Diante de tudo isso, Hall et al.38 destacam a importância de cinco elementos para que se consiga avançar durante este momento de pandemia: comunicação, inovação, colaboração, planejamento e flexibilidade. Considerar esses aspectos atrelados à diversidade, às reais necessidades de saúde da população, aos sistemas de saúde e às situações de iniquidades em saúde potencializará a promoção da equidade e a formação de profissionais do/no século XXI comprometidos(as) com a responsabilidade social.
CONSIDERAÇÕES FINAIS
Precisamos articular os processos de ensino-aprendizagem com os sistemas de saúde, com as reais necessidades de saúde da população; o ensino e o cuidado que promovam a diversidade e reduzam as iniquidades em saúde; uma formação e prática em equipe; a promoção de saúde mental e da educação em saúde; e as redes de solidariedade.

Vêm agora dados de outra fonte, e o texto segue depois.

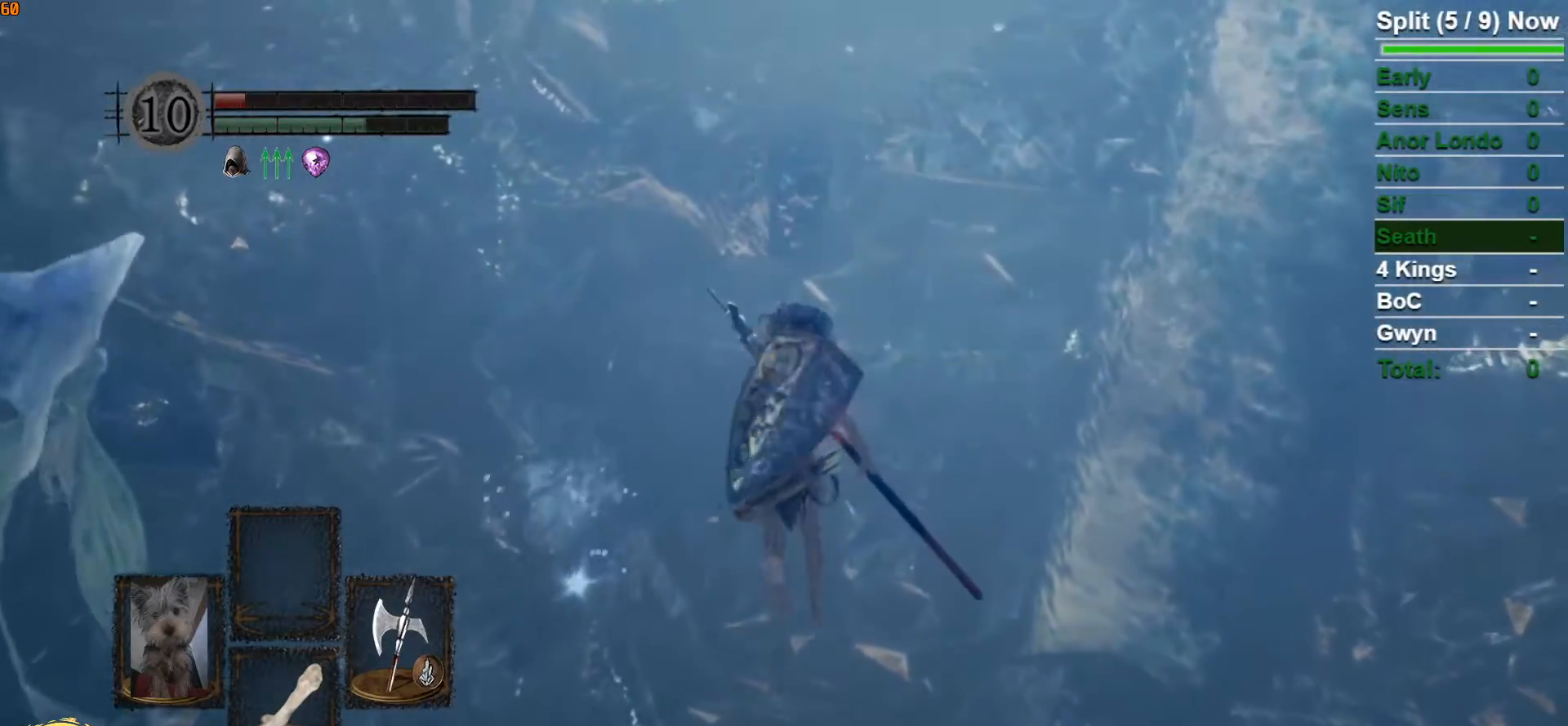
{"buttons": ["B"], "left_stick": "up", "right_stick": "center", "button_events": []}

Precisamos advogar em função dos usuários do SUS e também despertar em nossos(as) estudantes o olhar para essas necessidades. Os(as) profissionais formados(as) devem ser comprometidos(as) com a responsabilidade social, e não cabe mais formar pessoas que não tenham essa competência. As demandas sociais da atualidade também exigem competências atitudinais e relacionais dos(as) profissionais da saúde, o que precisa ser colocado em prática na formação desses(as) profissionais. Ser sensível neste mundo requer muita coragem, e os(as) profissionais de saúde devem ver além do que os olhos podem ver, e isso é muito importante.
Além do mais, acreditamos como educadora e educador que somos, que é necessário o esperançar nos processos de ensino e cuidado, como no atual momento de pandemia. A esperança deve ser uma ação concreta para que possamos transformar as realidades difíceis que temos vivenciado em realidades mais equânimes, pois “não há mudança sem sonho, como não há sonho sem esperança” (p. 172-173)34.